Modèle 5 a été jugé irréaliste et n’a pas été pris en compte dans la discussion.
Conclusions
Les résultats montrent que le rôle que les EAE locales joueront à l’avenir dans le secteur énergétique suisse n’est pas clairement prévisible, mais que différents modèles sont envisageables. Ceux-ci dépendent non seulement de la volonté de leurs propriétaires, les villes et les communes, mais aussi de la vision sociale et politique d’un système énergétique de l’avenir et de la réglementation respective. Reste à savoir si le contrôle local direct du secteur public sur la propriété et l’exploitation des infrastructures énergétiques, des acteurs publics plus grands au niveau régional, voire national, ou des acteurs privés avec des mandats de prestation clairement définis sont plus efficaces en termes de sécurité d’approvisionnement, d’efficacité économique et de progrès dans la transition énergétique.
La quintessence de cet article est donc la suivante: la transformation du système énergétique, la promotion de la technologie, le financement et la répartition des coûts constituent des questions importantes devant être discutées, tout comme la question de la structure de gouvernance, à savoir quels acteurs doivent assumer quel rôle et quelle responsabilité dans ce futur système. Un débat ouvert et une (re)définition des rôles soutiennent essentiellement l'implémentation de la stratégie énergétique. La question que l´on devrait se poser est donc la suivante: quel rôle les EAE locales devraient-elles jouer dans le système énergétique du futur?
Références
[1] Rapport d’activité de l’Elcom 2018, Commission fédérale de l’électricité, 2019, p. 28.

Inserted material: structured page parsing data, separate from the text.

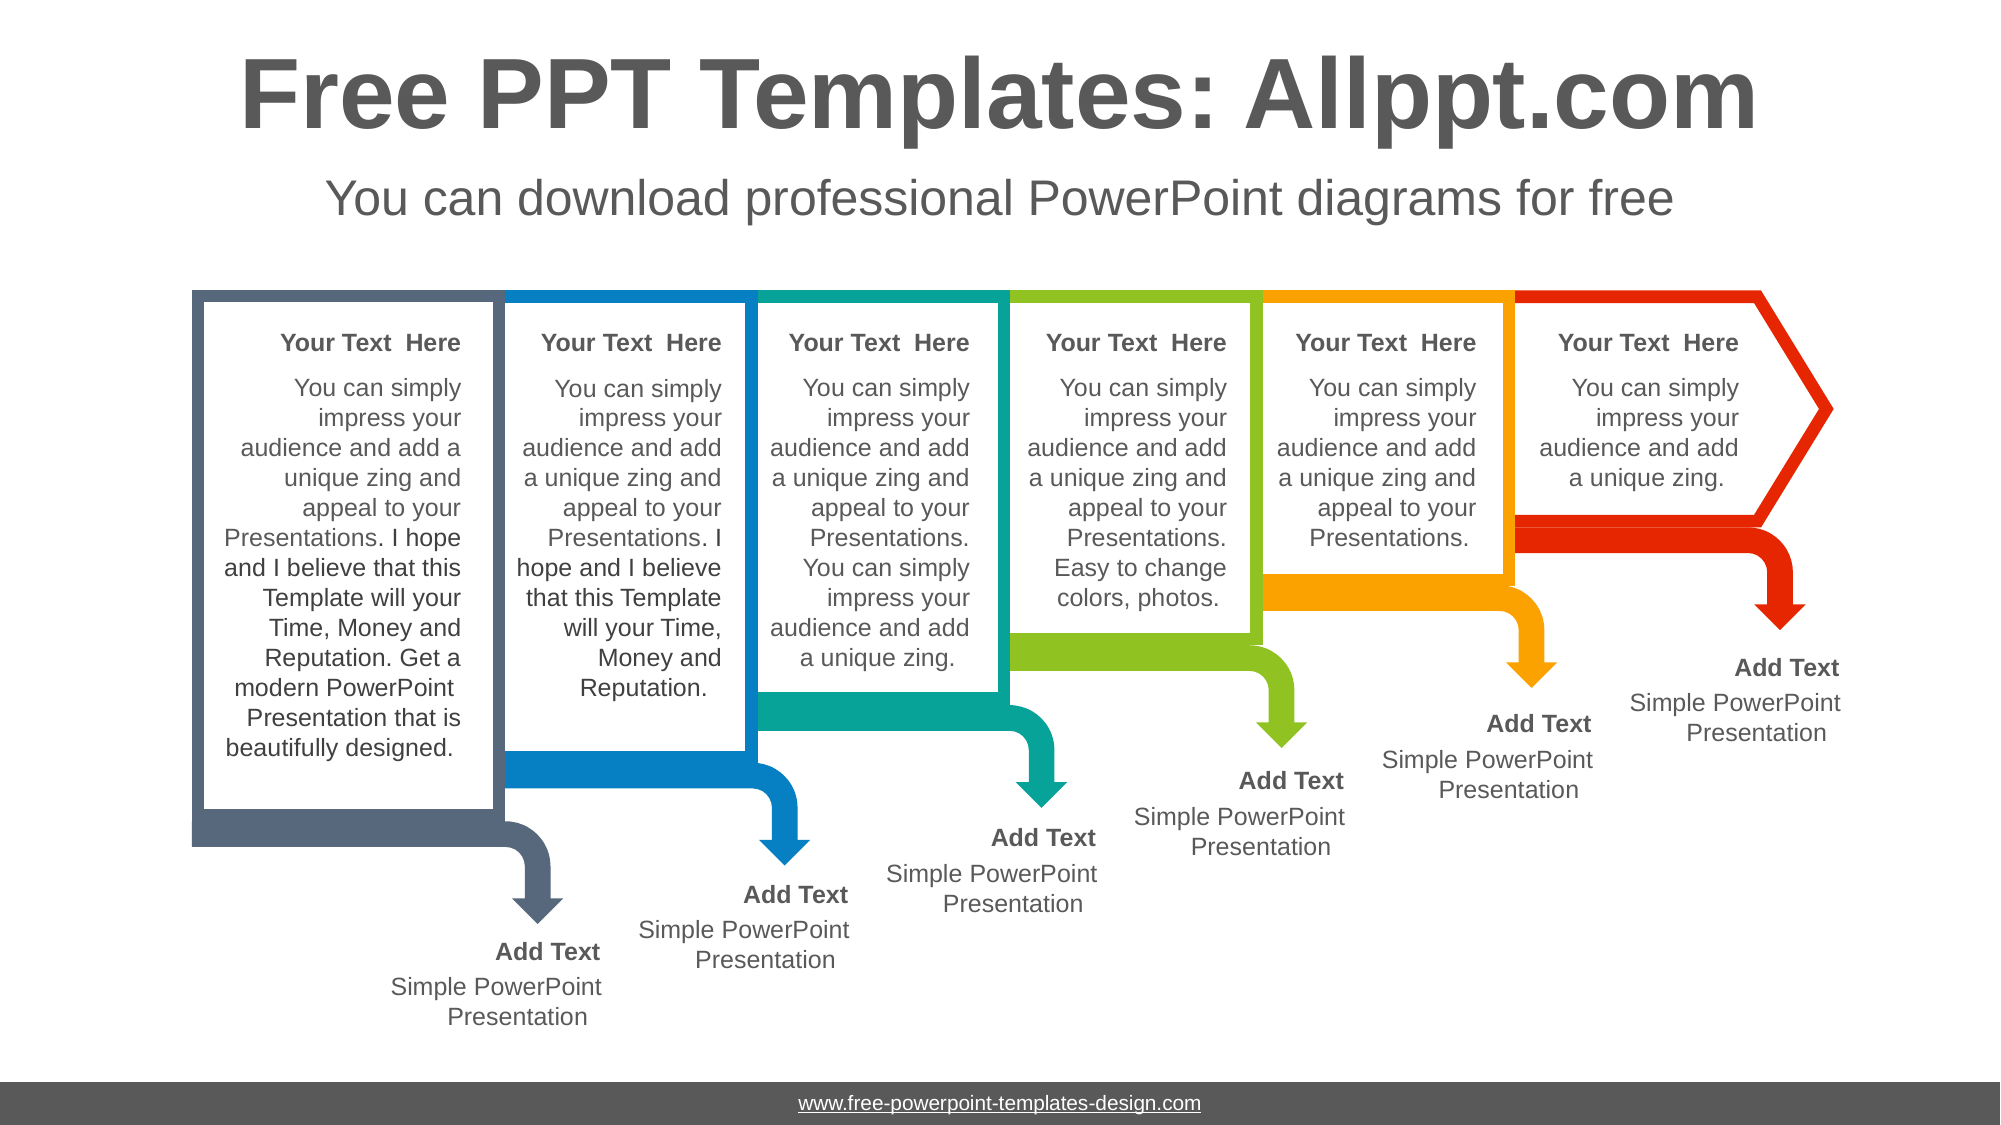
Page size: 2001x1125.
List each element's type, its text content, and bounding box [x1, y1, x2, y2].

text_box [753, 704, 1070, 810]
text_box [1258, 296, 1510, 581]
text_box [500, 296, 753, 758]
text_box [337, 927, 618, 1040]
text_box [832, 814, 1113, 926]
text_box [746, 319, 985, 683]
text_box [1510, 526, 1809, 632]
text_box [497, 319, 737, 713]
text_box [585, 871, 865, 983]
text_box [1005, 644, 1310, 750]
list You can download professional PowerPoint diagrams for free [0, 164, 2000, 234]
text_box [1328, 700, 1609, 812]
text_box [998, 319, 1243, 623]
text_box [1258, 584, 1560, 690]
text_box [1576, 643, 1857, 755]
text_box www.free-powerpoint-templates-design.com [0, 1082, 2000, 1123]
text_box [1475, 295, 1828, 523]
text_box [1255, 319, 1492, 562]
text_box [208, 319, 477, 774]
text_box [500, 761, 813, 867]
text_box [1005, 296, 1258, 640]
title Free PPT Templates: Allppt.com [0, 32, 2000, 161]
text_box [197, 295, 500, 817]
text_box [190, 820, 566, 926]
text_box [1080, 757, 1361, 869]
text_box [1515, 319, 1755, 501]
text_box [753, 296, 1005, 699]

[2] Statistique suisse de l’électricité 2018, Office fédéral de l’énergie, p. 41, 44.
[3] Susan Mühlemeier, Resilience and agency in mature sustainability transitions. Theoretical conceptualisation and empirical analysis of actor- & system-level dynamics in sociotechnical energy systems, EPFL, 2019.

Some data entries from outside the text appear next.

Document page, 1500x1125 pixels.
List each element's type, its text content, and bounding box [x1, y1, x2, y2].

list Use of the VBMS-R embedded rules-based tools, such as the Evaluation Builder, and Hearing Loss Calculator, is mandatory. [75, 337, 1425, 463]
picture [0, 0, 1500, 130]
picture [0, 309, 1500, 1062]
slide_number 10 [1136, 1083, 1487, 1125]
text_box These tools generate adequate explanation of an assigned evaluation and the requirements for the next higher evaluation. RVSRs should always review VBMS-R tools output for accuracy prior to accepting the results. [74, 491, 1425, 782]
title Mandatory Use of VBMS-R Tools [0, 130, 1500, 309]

Littérature complémentaire
Statistique globale de l’énergie 2018, Office fédéral de l’énergie, disponible en ligne: www.bfe.admin.ch/bfe/fr/home/
approvisionnement/statistiques-et-geodonnees/statistiques-de-lenergie/statistique-globale-de-l-energie.html
Matthias Finger, Susan Mühlemeier, «Zielkonflikte bei den Stadtwerken» In: Ronny Kaufmann & Stefan Rechsteiner (Hrsg.) Governance der Energiewende. Verantwortung und Führung in öffentlichen Unternehmen, Stämpfli Publikationen AG, Bern, S. 133–142, 2019.

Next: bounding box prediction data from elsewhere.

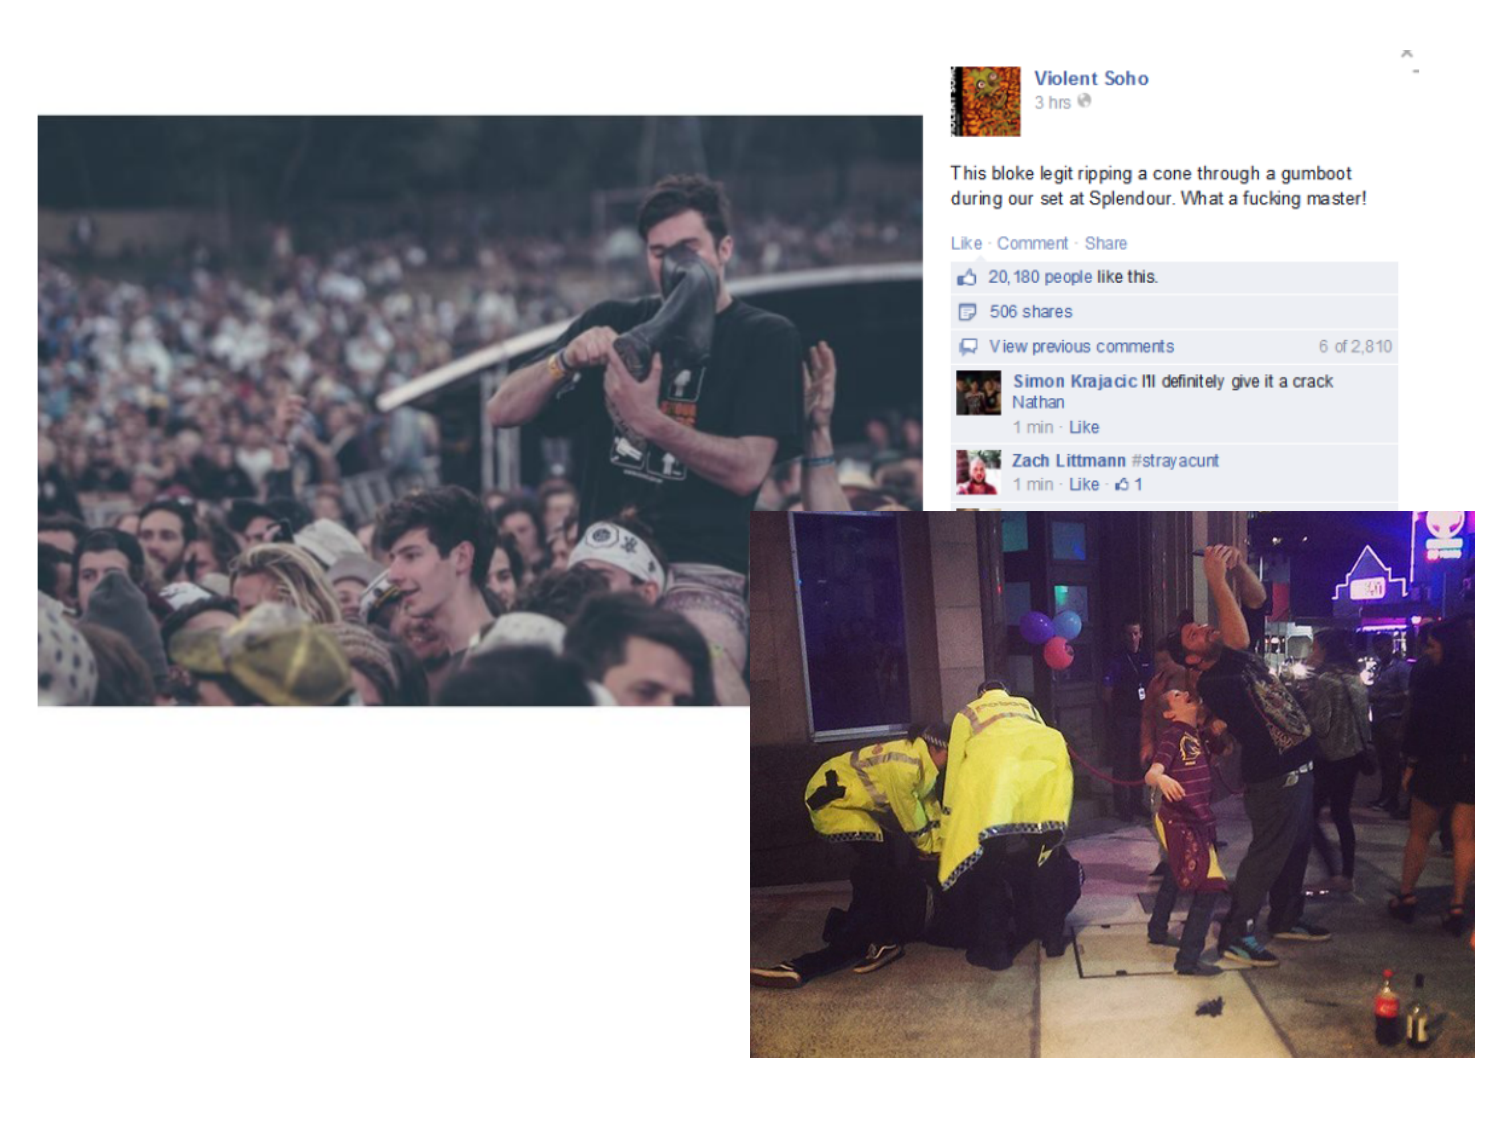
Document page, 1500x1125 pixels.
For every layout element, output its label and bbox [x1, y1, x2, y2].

picture [37, 49, 1475, 1058]
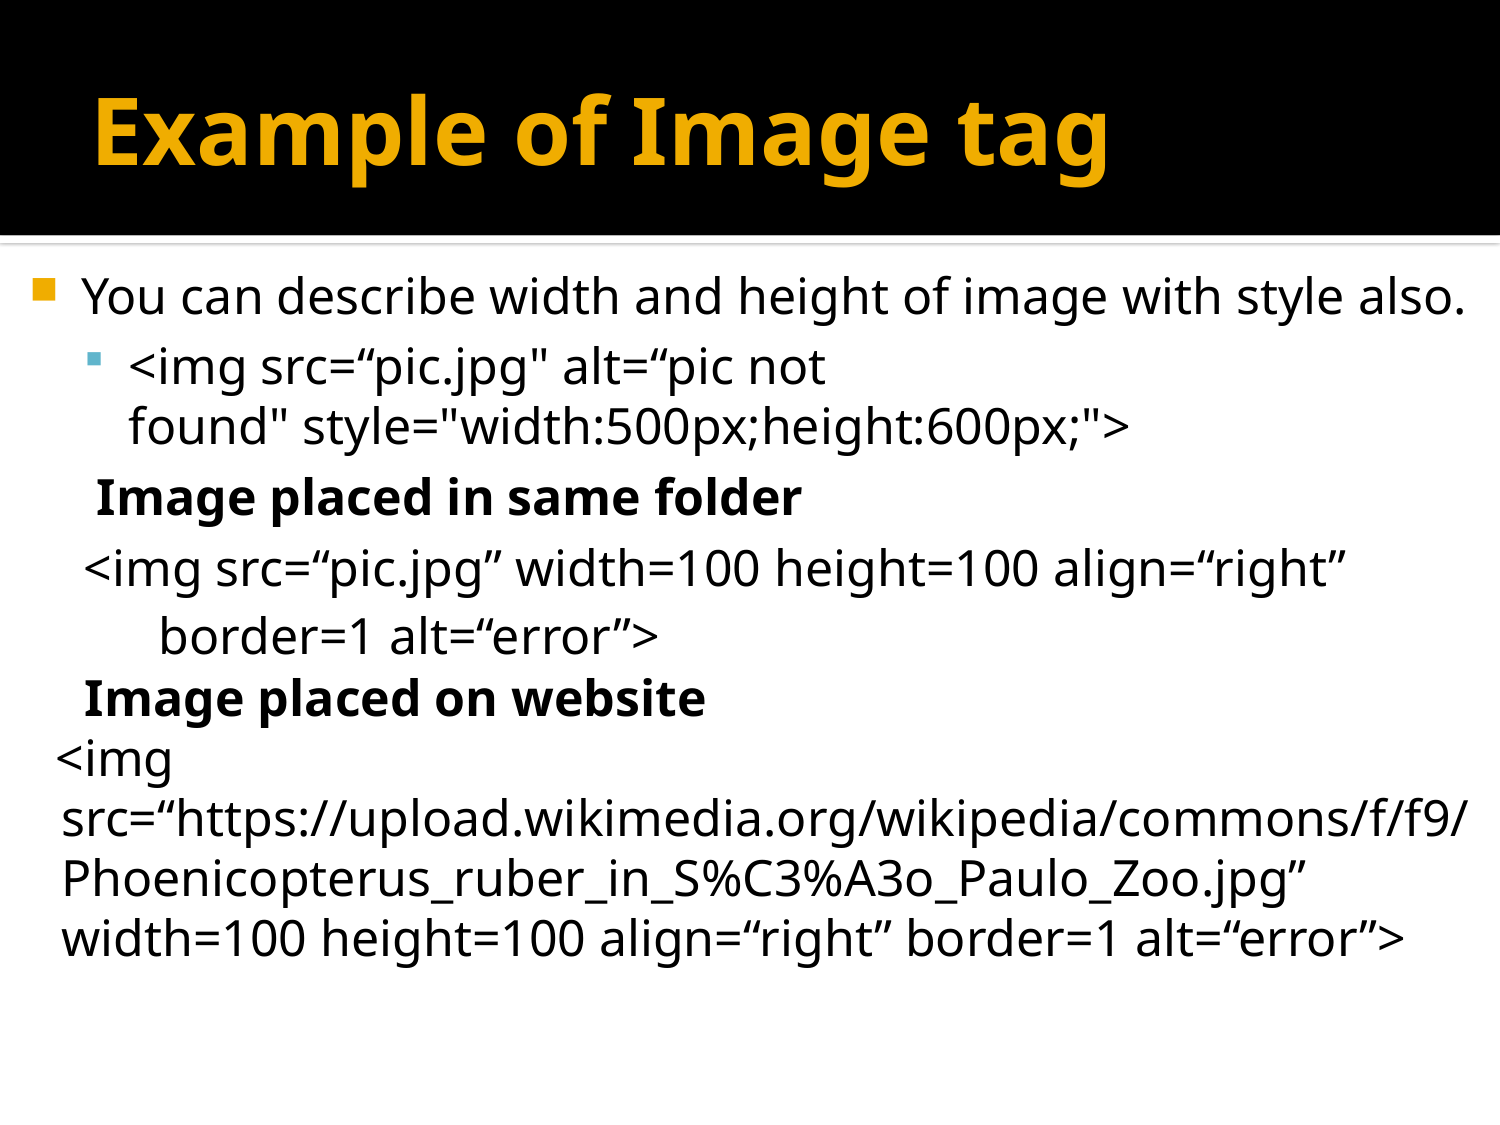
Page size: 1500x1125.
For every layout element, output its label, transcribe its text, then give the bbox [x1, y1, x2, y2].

title Example of Image tag [75, 25, 1425, 231]
list You can describe width and height of image with style also. <img src=“pic.jpg" alt=“pic not found" style="width:500px;height:600px;"> Image placed in same folder <img src=“pic.jpg” width=100 height=100 align=“right” border=1 alt=“error”> Image placed on website <img src=“https://upload.wikimedia.org/wikipedia/commons/f/f9/Phoenicopterus_ruber_in_S%C3%A3o_Paulo_Zoo.jpg” width=100 height=100 align=“right” border=1 alt=“error”> [0, 249, 1500, 1125]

Susan Mühlemeier, «Dinosaurs in transition? A conceptual exploration of local incumbents in the Swiss and German energy transition.», Environmental Innovation and Societal Transitions, 31, S. 126–143, 2019.
Susan Mühlemeier, «Grosse Stadtwerke – theoretische und empirische Exploration eines besonderen Akteurs in der Energiewende Deutschlands und der Schweiz», Zeitschrift für Energiewirtschaft Vol. 42 No. 4, S. 279–298, 2018.
Susan Mühlemeier, «A particular species: urban utility companies in Germany and Switzerland», Network Industries Quarterly Vol. 20, S. 3–8, 2018.